The schemas above are equivalent to this schema:

{
  type: "object",
  properties: {
    p: {type: "string"},
    q: {type: "number"}
  },
  additionalProperties: false
}

The properties source and with in the keywords $merge and $patch can use absolute or relative $ref to point to other schemas previously added to the Ajv instance or to the fragments of the current schema.

See the package ajv-merge-patch for more information.

User-defined keywords

The advantages of defining keywords are:

  • allow creating validation scenarios that cannot be expressed using pre-defined keywords
  • simplify your schemas
  • help bringing a bigger part of the validation logic to your schemas
  • make your schemas more expressive, less verbose and closer to your application domain
  • implement data processors that modify your data (modifying option MUST be used in keyword definition) and/or create side effects while the data is being validated

If a keyword is used only for side-effects and its validation result is pre-defined, use option valid: true/false in keyword definition to simplify both generated code (no error handling in case of valid: true) and your keyword functions (no need to return any validation result).

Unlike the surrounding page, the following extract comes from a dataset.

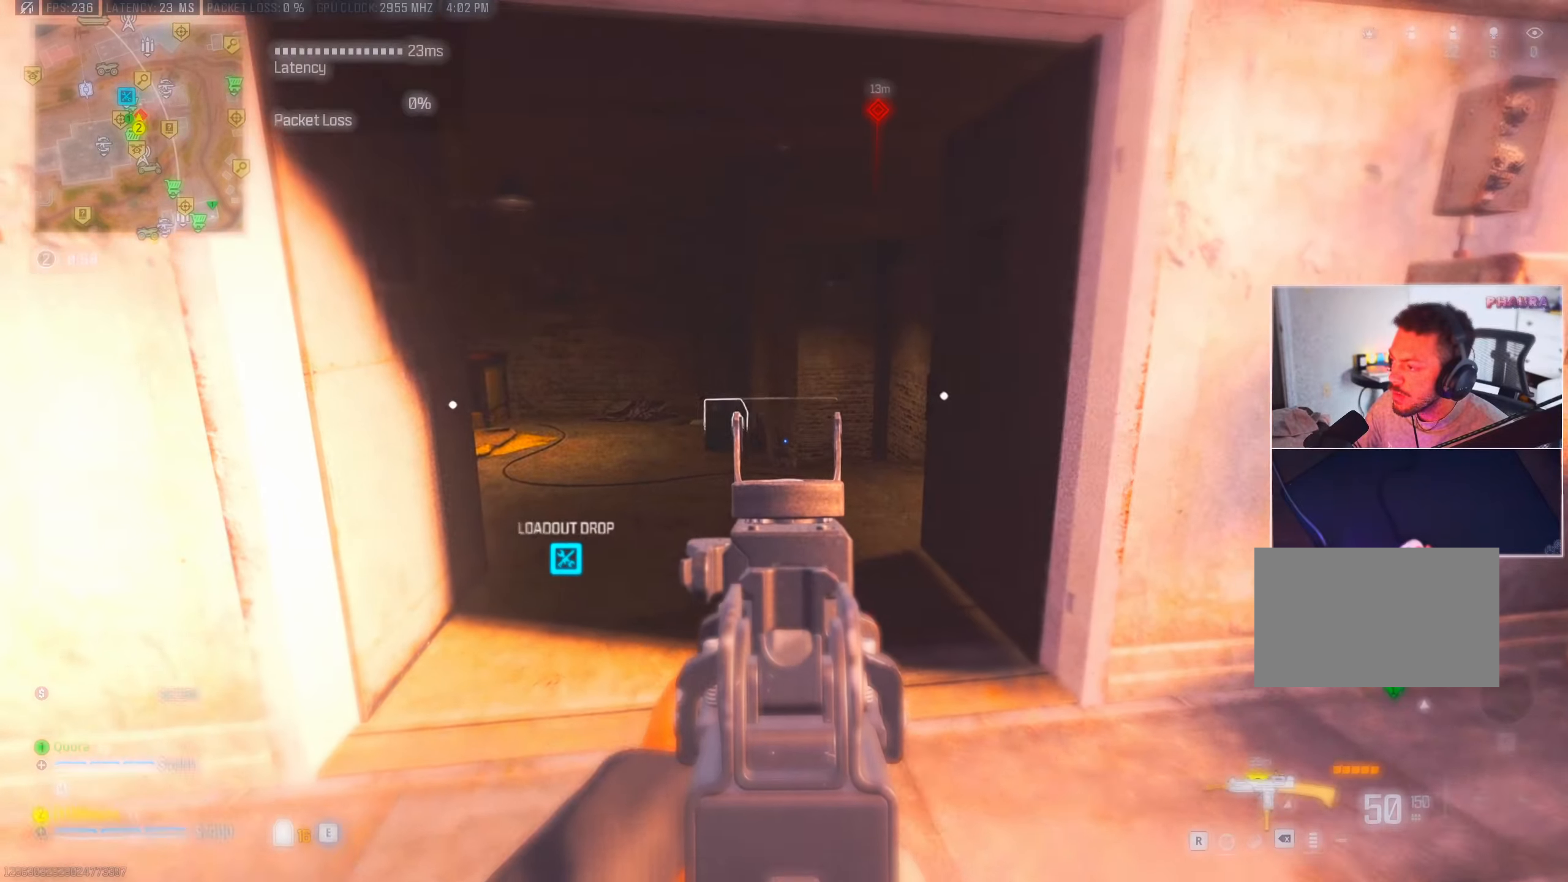
Gameplay with keyboard and mouse; each line is a JSON object with the keys and mouse buttons held at the frame after it. "events" lists presses ("down") and releases ("up") of "1", "2", "3", "4", "5", "a", "alt", "b", "c", "ctrl", "d", "e", "f", "g", "q", "r", "s", "shift", "space", "t", "tab", "tilde", "v", "w", "x", "z", "mouse_left", "mouse_wheel", "mouse_right", "mouse_mb4" and "mouse_mb5" between this image and that frame as [ms after this image, input, new state], when the widget could be followed in between. "mouse_left", "mouse_wheel", "mouse_right", "mouse_mb4", "mouse_mb5" = the "left", "wheel", "right", "mb4", "mb5" buttons of the "mouse" list. No other keys are recorded. "wheel" means that the mouse wheel is clicked or scrolled. Mouse movement is not recorded.
{"keys": ["a", "w"], "mouse": []}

The concerns you have to be aware of when extending JSON Schema standard with additional keywords are the portability and understanding of your schemas. You will have to support these keywords on other platforms and to properly document them so that everybody can understand and use your schemas.

You can define keywords with addKeyword method. Keywords are defined on the ajv instance level - new instances will not have previously defined keywords.

Ajv allows defining keywords with:

  • code generation function (used by all pre-defined keywords)
  • validation function
  • compilation function
  • macro function

Example. range and exclusiveRange keywords using compiled schema:

ajv.addKeyword({
  keyword: "range",
  type: "number",
  schemaType: "array",
  implements: "exclusiveRange",
  compile: ([min, max], parentSchema) =>
    parentSchema.exclusiveRange === true
      ? (data) => data > min && data < max
      : (data) => data >= min && data <= max,
})

const schema = {range: [2, 4], exclusiveRange: true}
const validate = ajv.compile(schema)
console.log(validate(2.01)) // true
console.log(validate(3.99)) // true
console.log(validate(2)) // false
console.log(validate(4)) // false

Several keywords (typeof, instanceof, range and propertyNames) are defined in ajv-keywords package - they can be used for your schemas and as a starting point for your own keywords.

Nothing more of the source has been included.